* Problem to work on
Output range, inclusive: from the line containing "cancer stained for" to the line containing "staining of human". Restate those lines from the data below word for word and only those.

*** Opening of Extracted material ***

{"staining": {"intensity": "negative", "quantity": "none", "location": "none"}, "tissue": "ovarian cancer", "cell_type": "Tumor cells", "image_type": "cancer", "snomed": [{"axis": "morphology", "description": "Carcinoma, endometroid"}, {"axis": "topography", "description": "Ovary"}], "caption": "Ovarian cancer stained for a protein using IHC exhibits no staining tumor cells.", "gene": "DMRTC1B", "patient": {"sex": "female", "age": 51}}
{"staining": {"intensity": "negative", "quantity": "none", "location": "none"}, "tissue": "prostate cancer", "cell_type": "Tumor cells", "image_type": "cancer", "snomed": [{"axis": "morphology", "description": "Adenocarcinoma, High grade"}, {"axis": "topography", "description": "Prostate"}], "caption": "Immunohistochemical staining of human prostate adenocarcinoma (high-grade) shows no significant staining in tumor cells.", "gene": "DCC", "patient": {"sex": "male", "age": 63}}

*** Close of Extracted material ***
*** Opening of Extracted material ***

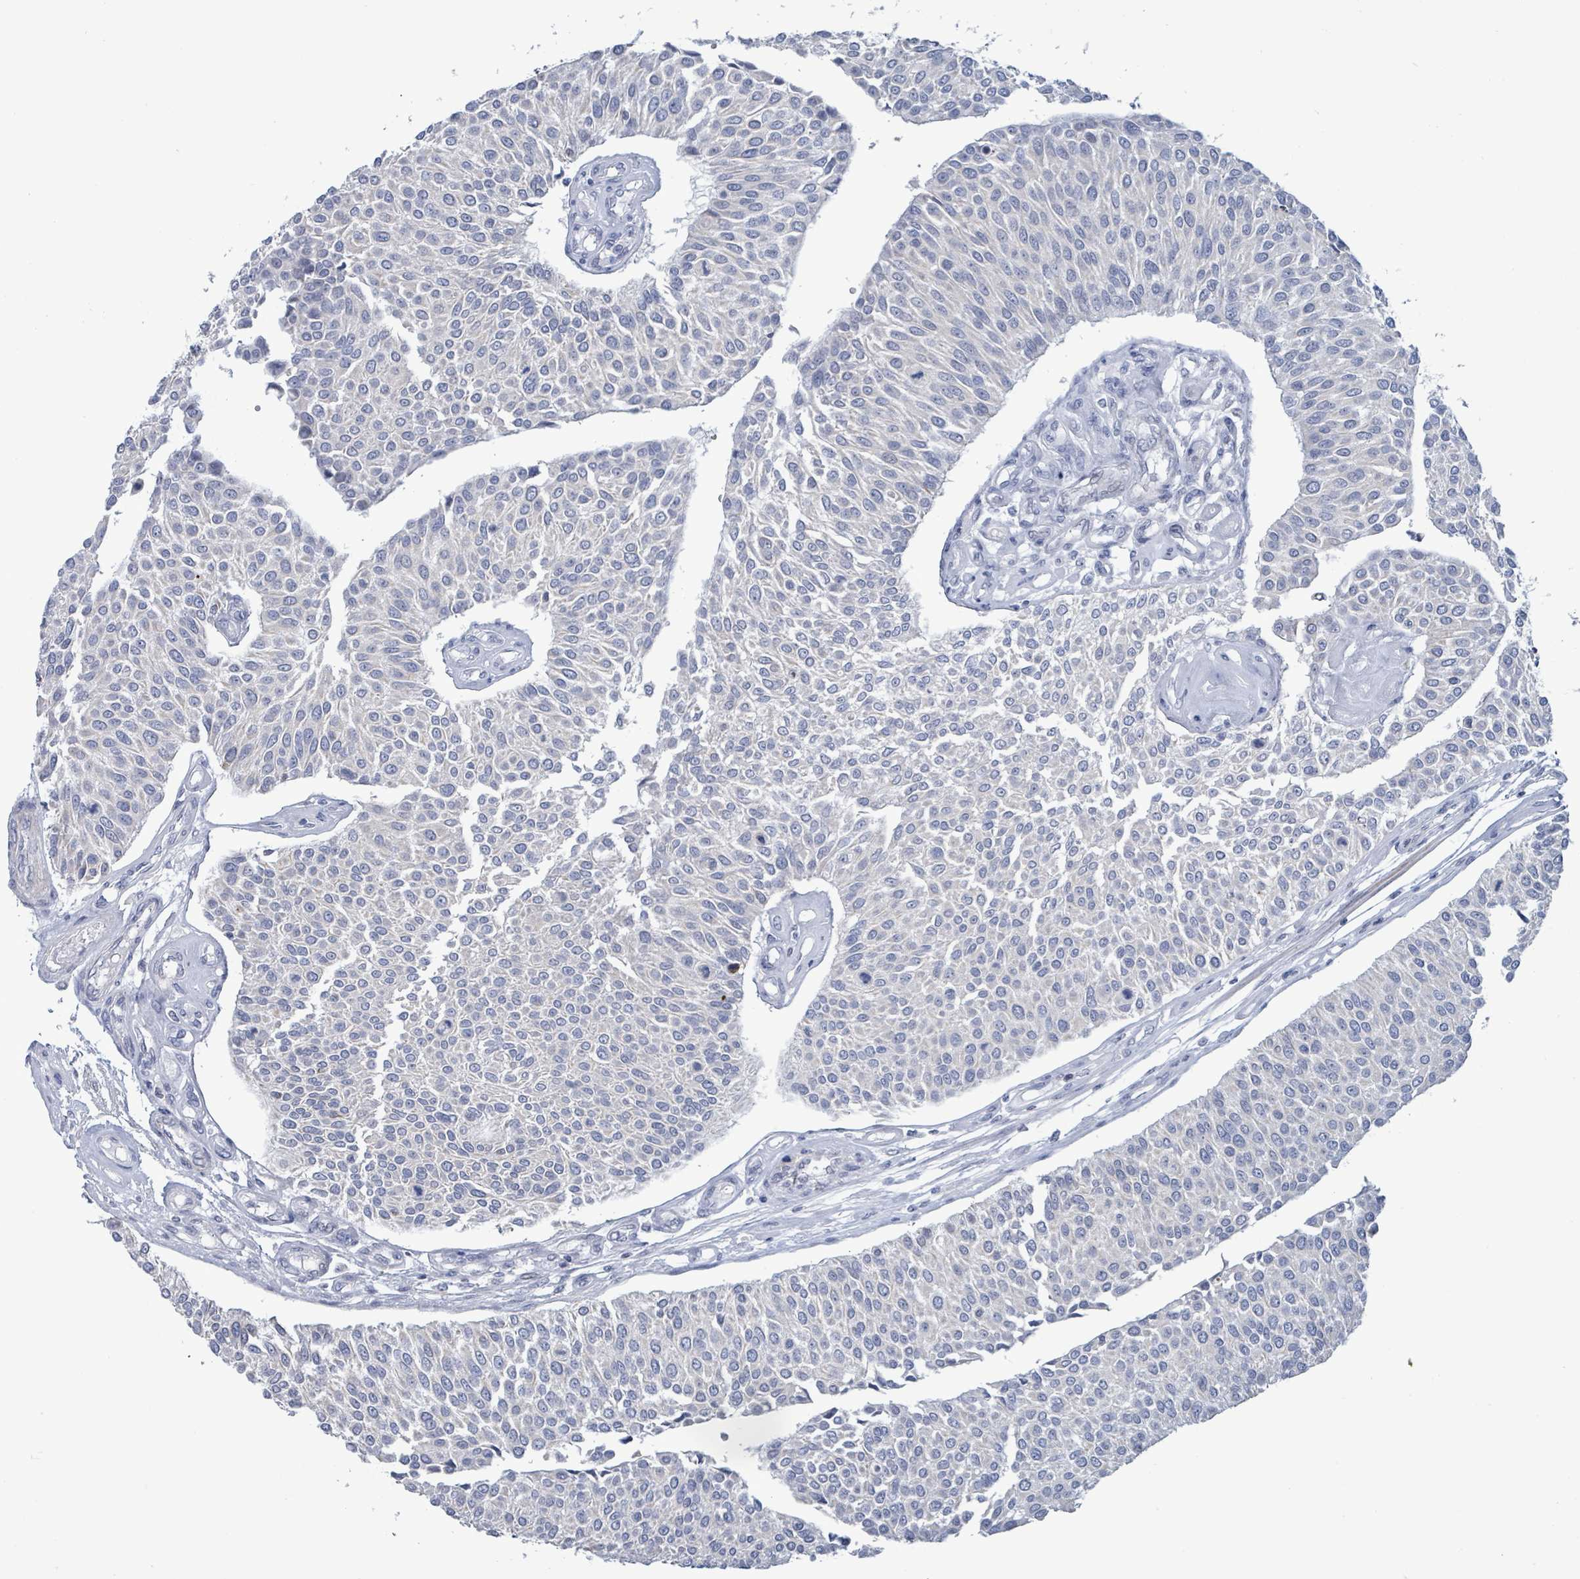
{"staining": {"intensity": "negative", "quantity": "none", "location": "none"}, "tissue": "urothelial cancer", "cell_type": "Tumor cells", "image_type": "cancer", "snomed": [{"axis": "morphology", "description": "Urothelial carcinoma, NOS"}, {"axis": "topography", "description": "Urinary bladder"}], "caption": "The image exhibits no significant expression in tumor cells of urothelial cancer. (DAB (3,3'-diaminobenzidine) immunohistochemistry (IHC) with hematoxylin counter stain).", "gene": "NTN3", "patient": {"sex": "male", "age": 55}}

*** Close of Extracted material ***
*** Opening of Extracted material ***

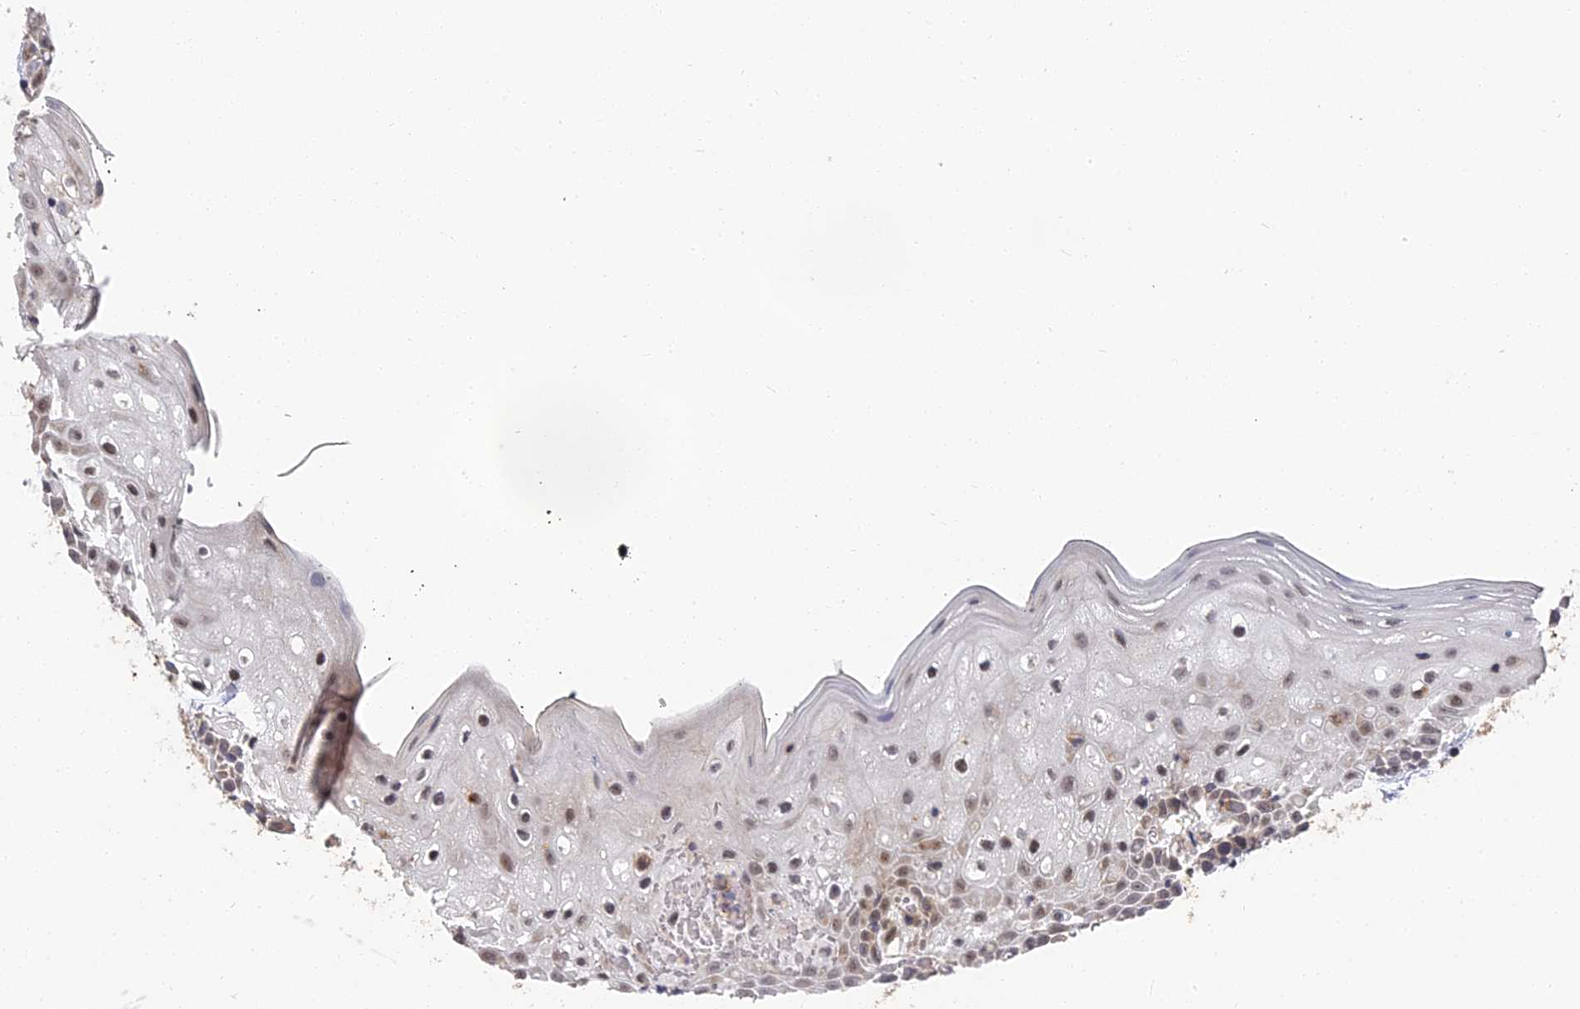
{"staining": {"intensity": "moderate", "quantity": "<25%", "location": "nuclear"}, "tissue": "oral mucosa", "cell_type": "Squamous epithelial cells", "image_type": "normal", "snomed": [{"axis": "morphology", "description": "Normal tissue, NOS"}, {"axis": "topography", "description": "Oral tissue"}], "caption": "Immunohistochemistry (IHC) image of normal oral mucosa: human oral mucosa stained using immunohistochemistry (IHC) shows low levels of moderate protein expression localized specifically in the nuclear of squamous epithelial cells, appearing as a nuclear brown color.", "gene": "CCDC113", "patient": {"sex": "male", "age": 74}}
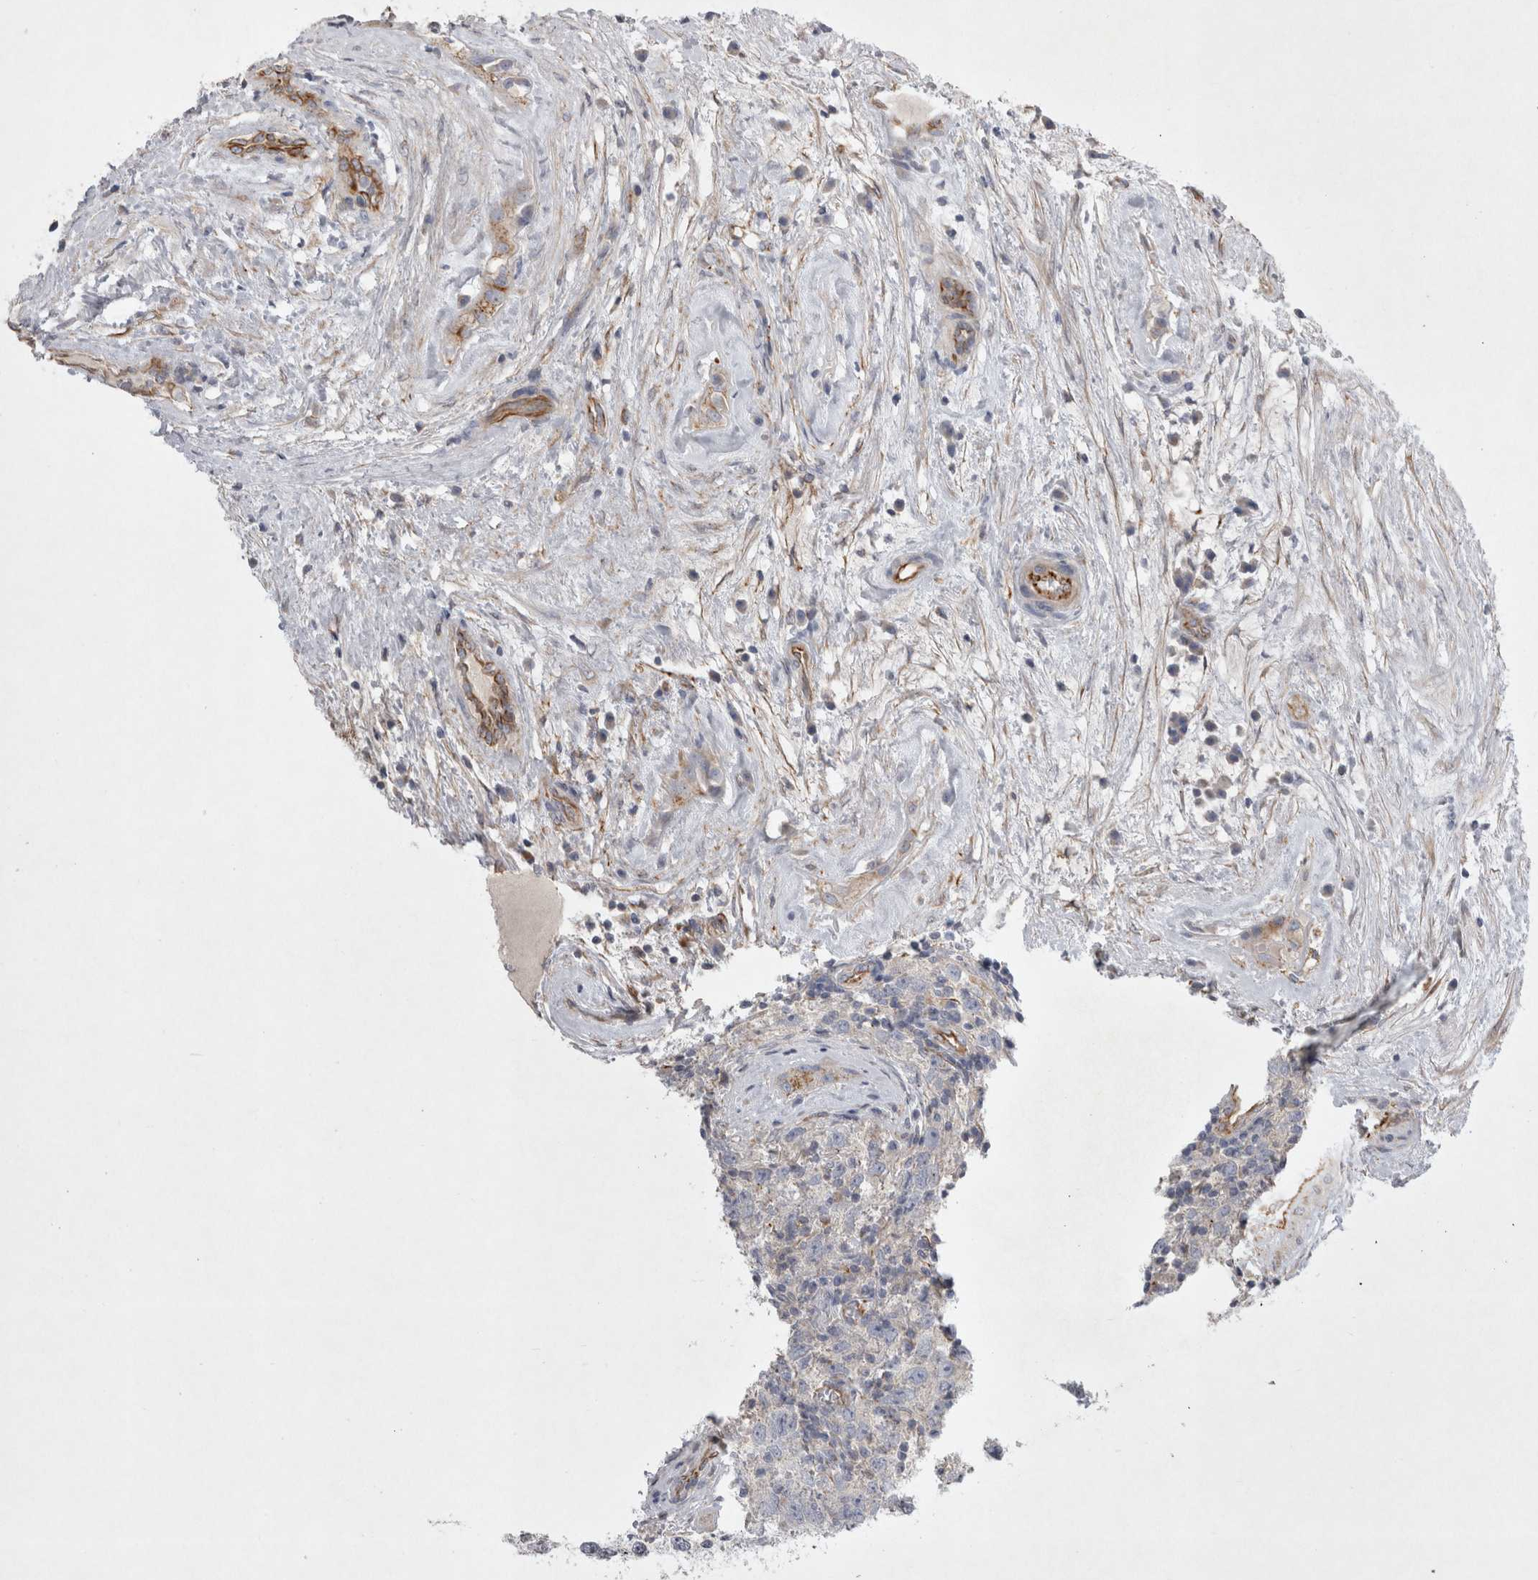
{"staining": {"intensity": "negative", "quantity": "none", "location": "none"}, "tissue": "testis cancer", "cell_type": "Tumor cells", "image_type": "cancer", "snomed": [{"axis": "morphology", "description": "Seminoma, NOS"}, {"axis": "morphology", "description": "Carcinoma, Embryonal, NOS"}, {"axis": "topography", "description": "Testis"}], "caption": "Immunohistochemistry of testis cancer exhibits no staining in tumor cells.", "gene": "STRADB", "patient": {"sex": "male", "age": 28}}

*** Close of Extracted material ***

* Solution below
{"staining": {"intensity": "negative", "quantity": "none", "location": "none"}, "tissue": "ovarian cancer", "cell_type": "Tumor cells", "image_type": "cancer", "snomed": [{"axis": "morphology", "description": "Carcinoma, endometroid"}, {"axis": "topography", "description": "Ovary"}], "caption": "Ovarian cancer stained for a protein using IHC exhibits no staining tumor cells.", "gene": "DMRTC1B", "patient": {"sex": "female", "age": 51}}
{"staining": {"intensity": "negative", "quantity": "none", "location": "none"}, "tissue": "prostate cancer", "cell_type": "Tumor cells", "image_type": "cancer", "snomed": [{"axis": "morphology", "description": "Adenocarcinoma, High grade"}, {"axis": "topography", "description": "Prostate"}], "caption": "Immunohistochemical staining of human prostate adenocarcinoma (high-grade) shows no significant staining in tumor cells.", "gene": "DCC", "patient": {"sex": "male", "age": 63}}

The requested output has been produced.